### EXCERPT PROVIDED

Personal information
- Full name: Servaas Wilkes
- Date of birth: 13 October 1923
- Place of birth: Rotterdam, Netherlands
- Date of death: 15 August 2006 (aged 82)
- Place of death: Rotterdam, Netherlands
- Height: 1.84 m (6 ft 0 in)
- Position: Forward

Youth career
- 1933–1934: RSV HION
- 1934–1941: Xerxes Rotterdam

Senior career*
- Years: Team / Apps / (Gls)
- 1941–1949: Xerxes Rotterdam / 71 / (49)
- 1949–1952: Inter Milan / 95 / (47)
- 1952–1953: Torino / 12 / (1)
- 1953–1956: Valencia / 62 / (38)
- 1956–1958: VVV / 64 / (23)
- 1958–1959: Levante / 34 / (20)
- 1959–1962: Fortuna '54 / 88 / (33)
- 1962–1964: Xerxes Rotterdam / 28 / (10)
- Total:  / 454 / (221)

International career
- 1946–1961: Netherlands / 38 / (35)

### EXERCISE DATA

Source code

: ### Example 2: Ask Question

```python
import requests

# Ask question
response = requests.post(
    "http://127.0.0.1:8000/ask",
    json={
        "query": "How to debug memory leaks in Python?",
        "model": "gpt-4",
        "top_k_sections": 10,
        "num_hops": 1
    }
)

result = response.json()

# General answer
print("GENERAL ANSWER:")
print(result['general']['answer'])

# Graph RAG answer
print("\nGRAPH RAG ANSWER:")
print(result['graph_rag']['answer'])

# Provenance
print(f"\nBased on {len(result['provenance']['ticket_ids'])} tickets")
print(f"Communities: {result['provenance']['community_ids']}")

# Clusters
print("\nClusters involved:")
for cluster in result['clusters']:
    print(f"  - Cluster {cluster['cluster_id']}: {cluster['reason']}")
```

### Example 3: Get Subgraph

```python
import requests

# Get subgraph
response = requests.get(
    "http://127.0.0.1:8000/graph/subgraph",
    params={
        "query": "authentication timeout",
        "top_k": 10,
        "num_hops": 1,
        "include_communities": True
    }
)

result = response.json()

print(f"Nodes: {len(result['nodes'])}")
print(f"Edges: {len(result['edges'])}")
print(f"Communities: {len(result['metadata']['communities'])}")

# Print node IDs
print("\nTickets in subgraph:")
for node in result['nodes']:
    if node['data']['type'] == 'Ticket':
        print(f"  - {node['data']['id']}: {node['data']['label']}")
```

### COMPLETE THE FOLLOWING
1) Answer these questions using the Servaas Wilkes profile:
(a) What is his place of birth?
(b) Which team did he play for from 1953 to 1956?
(c) How many goals does the profile list for his international career with the Netherlands?
2) Rewrite the Servaas Wilkes profile from "Youth career" to "Rotterdam / 28 / (10)", substituting "Xerxes" for "Xerxes Rotterdam".

### ANSWERS PER TASK
1)
(a) Rotterdam, Netherlands
(b) Valencia
(c) 35

2)
Youth career
- 1933–1934: RSV HION
- 1934–1941: Xerxes

Senior career*
- Years: Team / Apps / (Gls)
- 1941–1949: Xerxes / 71 / (49)
- 1949–1952: Inter Milan / 95 / (47)
- 1952–1953: Torino / 12 / (1)
- 1953–1956: Valencia / 62 / (38)
- 1956–1958: VVV / 64 / (23)
- 1958–1959: Levante / 34 / (20)
- 1959–1962: Fortuna '54 / 88 / (33)
- 1962–1964: Xerxes / 28 / (10)